Many strokes could be prevented through healthy lifestyle changes and working with your health care team to control health conditions that raise your risk for stroke. Help prevent stroke by making healthy lifestyle choices:
Choose healthy foods and drinks. Be sure to eat plenty of fresh fruits, vegetables, lean protein, and drink water daily. Limiting salt (sodium) in your diet can also lower your blood pressure.
Keep a healthy weight. Having overweight or obesity increases your risk for stroke.
Physical activity can help you stay at a healthy weight and lower your cholesterol and blood pressure levels. For adults, the surgeon general recommends 2 hours and 30 minutes of moderate-intensity aerobic physical activity, such as a brisk walk, each week.
Cigarette smoking greatly increases your chances of having a stroke. If you don’t smoke, don’t start. If you do smoke, quitting will lower your risk.
Avoid drinking too much alcohol, which can raise your blood pressure.
Check your cholesterol. If you have high cholesterol, medicine and lifestyle changes can help lower your risk. Your doctor should test your cholesterol levels at least once every 5 years. Talk with your health care team about this simple blood test.
High blood pressure usually has no symptoms, so be sure to have it checked on a regular basis. You can check your blood pressure at home, at a doctor’s office, or at a pharmacy. If you have high blood pressure, your doctor might prescribe medicine, lifestyle or dietary changes.
Control diabetes. If your doctor thinks you have symptoms of diabetes, he or she may recommend that you get tested. If you have diabetes, check your blood sugar levels regularly.
Treat heart disease. If you have certain heart conditions, such as coronary artery disease or atrial fibrillation (irregular heartbeat), your health care team may recommend medical treatment or surgery.

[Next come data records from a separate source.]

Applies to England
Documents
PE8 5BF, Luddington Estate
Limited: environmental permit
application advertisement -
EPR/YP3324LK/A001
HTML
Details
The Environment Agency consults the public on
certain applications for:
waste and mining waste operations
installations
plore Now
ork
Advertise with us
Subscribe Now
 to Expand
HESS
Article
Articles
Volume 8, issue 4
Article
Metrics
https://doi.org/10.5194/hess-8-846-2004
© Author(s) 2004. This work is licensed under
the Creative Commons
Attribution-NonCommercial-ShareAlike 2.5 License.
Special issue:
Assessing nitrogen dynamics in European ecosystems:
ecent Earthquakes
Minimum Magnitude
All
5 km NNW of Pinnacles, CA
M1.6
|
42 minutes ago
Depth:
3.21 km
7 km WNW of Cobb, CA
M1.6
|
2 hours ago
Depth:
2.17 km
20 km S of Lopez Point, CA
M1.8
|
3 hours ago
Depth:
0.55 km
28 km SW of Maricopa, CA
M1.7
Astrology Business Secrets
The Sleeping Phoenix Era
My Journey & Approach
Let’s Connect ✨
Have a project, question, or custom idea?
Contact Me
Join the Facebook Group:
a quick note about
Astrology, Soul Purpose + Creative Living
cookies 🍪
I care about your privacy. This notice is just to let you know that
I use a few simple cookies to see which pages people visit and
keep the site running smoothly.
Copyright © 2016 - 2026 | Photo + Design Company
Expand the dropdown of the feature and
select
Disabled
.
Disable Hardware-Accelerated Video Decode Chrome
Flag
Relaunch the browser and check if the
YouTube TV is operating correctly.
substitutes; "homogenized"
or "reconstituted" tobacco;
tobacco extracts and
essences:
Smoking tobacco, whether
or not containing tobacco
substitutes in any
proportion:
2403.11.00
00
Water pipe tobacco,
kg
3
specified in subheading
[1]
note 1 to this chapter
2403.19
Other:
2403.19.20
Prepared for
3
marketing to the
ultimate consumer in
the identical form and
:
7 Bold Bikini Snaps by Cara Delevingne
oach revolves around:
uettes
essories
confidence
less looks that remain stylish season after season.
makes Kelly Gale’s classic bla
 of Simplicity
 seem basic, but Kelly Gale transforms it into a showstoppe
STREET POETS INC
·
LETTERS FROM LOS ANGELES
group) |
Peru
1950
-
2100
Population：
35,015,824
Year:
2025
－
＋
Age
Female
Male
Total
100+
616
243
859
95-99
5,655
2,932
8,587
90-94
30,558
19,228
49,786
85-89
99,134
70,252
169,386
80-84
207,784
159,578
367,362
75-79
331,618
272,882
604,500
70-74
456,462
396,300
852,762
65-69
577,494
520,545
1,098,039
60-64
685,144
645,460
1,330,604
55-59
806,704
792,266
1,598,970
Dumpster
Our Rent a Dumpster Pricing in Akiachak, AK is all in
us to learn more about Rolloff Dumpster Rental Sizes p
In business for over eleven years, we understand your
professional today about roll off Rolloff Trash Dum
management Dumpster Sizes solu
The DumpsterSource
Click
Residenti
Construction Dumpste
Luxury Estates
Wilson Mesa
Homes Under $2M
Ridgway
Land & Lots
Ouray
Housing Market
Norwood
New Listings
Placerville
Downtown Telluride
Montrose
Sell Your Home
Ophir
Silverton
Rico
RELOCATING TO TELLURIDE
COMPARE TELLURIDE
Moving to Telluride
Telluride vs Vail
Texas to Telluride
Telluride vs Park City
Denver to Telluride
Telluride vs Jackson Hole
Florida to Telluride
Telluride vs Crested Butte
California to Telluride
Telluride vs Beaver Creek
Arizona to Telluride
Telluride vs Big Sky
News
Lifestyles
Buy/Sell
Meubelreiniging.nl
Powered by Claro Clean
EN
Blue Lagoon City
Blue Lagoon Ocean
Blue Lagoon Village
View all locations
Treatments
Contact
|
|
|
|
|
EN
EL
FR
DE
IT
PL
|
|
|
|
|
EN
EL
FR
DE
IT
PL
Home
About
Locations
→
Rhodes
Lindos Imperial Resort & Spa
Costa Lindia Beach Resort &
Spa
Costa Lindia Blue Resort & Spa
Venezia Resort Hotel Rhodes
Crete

Take your medicine(s). If you take medicine to treat heart disease, high cholesterol, high blood pressure, or diabetes, follow your physician’s instructions carefully. Never stop taking your medicine without first talking to your physician or pharmacist.
Discuss your treatment plan regularly with your health care team as well as your loved ones. Always ask questions if you don’t understand something. Keep everyone updated on your overall health and daily routines.